Recent advances in 2D and 3D in vitro systems using primary hepatocytes, alternative hepatocyte sources and non-parenchymal liver cells and their use in investigating mechanisms of hepatotoxicity, cell signaling and ADME.

This review encompasses the most important advances in liver functions and hepatotoxicity and analyzes which mechanisms can be studied in vitro. In a complex architecture of nested, zonated lobules, the liver consists of approximately 80 % hepatocytes and 20 % non-parenchymal cells, the latter being involved in a secondary phase that may dramatically aggravate the initial damage. Hepatotoxicity, as well as hepatic metabolism, is controlled by a set of nuclear receptors (including PXR, CAR, HNF-4α, FXR, LXR, SHP, VDR and PPAR) and signaling pathways. When isolating liver cells, some pathways are activated, e.g., the RAS/MEK/ERK pathway, whereas others are silenced (e.g. HNF-4α), resulting in up- and downregulation of hundreds of genes. An understanding of these changes is crucial for a correct interpretation of in vitro data. The possibilities and limitations of the most useful liver in vitro systems are summarized, including three-dimensional culture techniques, co-cultures with non-parenchymal cells, hepatospheres, precision cut liver slices and the isolated perfused liver. Also discussed is how closely hepatoma, stem cell and iPS cell-derived hepatocyte-like-cells resemble real hepatocytes. Finally, a summary is given of the state of the art of liver in vitro and mathematical modeling systems that are currently used in the pharmaceutical industry with an emphasis on drug metabolism, prediction of clearance, drug interaction, transporter studies and hepatotoxicity. One key message is that despite our enthusiasm for in vitro systems, we must never lose sight of the in vivo situation. Although hepatocytes have been isolated for decades, the hunt for relevant alternative systems has only just begun.
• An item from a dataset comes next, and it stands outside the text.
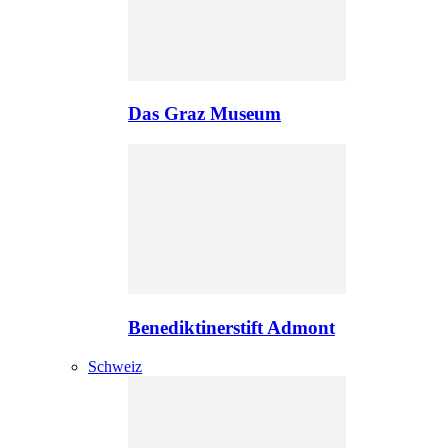
Das Graz Museum
Benediktinerstift Admont
Schweiz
Serum-free collagen sandwich cultures of adult rat hepatocytes maintain liver-like properties long term: a valuable model for in vitro toxicity and drug-drug interaction studies.
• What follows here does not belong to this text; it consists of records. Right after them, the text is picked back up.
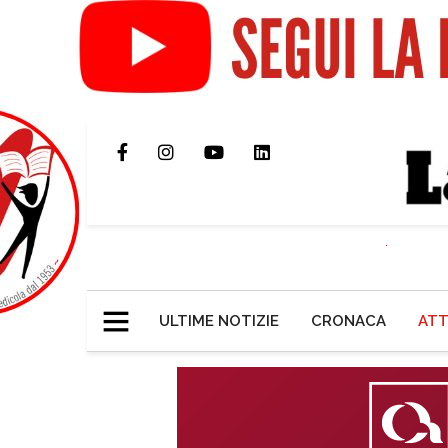
ULTIME NOTIZIE
CRONACA
ATT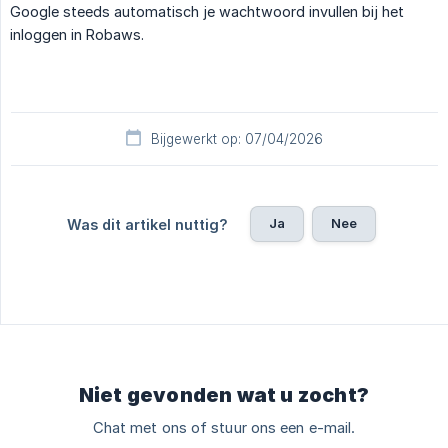
Google steeds automatisch je wachtwoord invullen bij het
inloggen in Robaws.
Bijgewerkt op: 07/04/2026
Ja
Nee
Was dit artikel nuttig?
Niet gevonden wat u zocht?
Chat met ons of stuur ons een e-mail.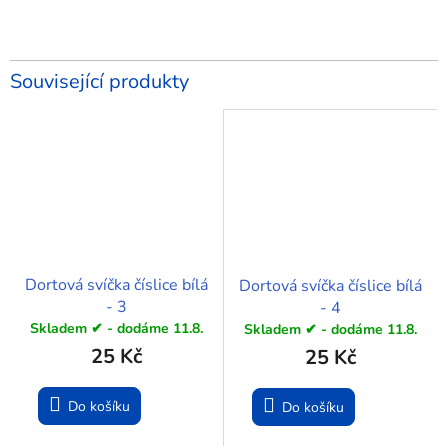
Související produkty
Dortová svíčka číslice bílá
Dortová svíčka číslice bílá
- 3
- 4
Skladem ✔ - dodáme 11.8.
Skladem ✔ - dodáme 11.8.
25 Kč
25 Kč
Do košíku
Do košíku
Cultures of primary hepatocytes from various species, including human, are used in several applications during pre-clinical drug development. Their use is however limited by cell survival and conservation of liver-specific functions in vitro. The differentiation status of hepatocytes in culture strongly depends on medium formulation and the extracellular matrix environment. We incubated primary rat hepatocytes for 10 days on collagen monolayer and in collagen sandwich cultures with or without serum. Restoration of polygonal cell shape and formation of functional bile canaliculi-like structures was stable only in serum-free sandwich cultures. Variations in general cell viability, as judged by the cellular ATP content, LDH release or apoptosis, were less pronounced between alternative cultures. The intracellular glutathione content was preserved close to in vivo levels especially in serum-free sandwich cultures. Basal activities of cytochrome P450 enzymes (P450) varied strongly between cultures. There was a minor effect on CYP1A but CYP2B activity was only detectable in the serum-free sandwich culture after 3 days and beyond. CYP2C activity was slightly elevated in both sandwich cultures, whereas CYP3A showed increased levels in both serum-free cultures. Inducibility of these P450s was fully maintained over time in serum-free collagen sandwich only. Gene expression was largely constant over time in serum-free sandwich cultures that was closest to liver. This liver-like property was supported by protein profiling results. Taken together, the serum-free collagen sandwich culture of primary rat hepatocytes maintained liver-like features over 10 days and is therefore a suitable model for long-term toxicity and drug-drug interaction studies.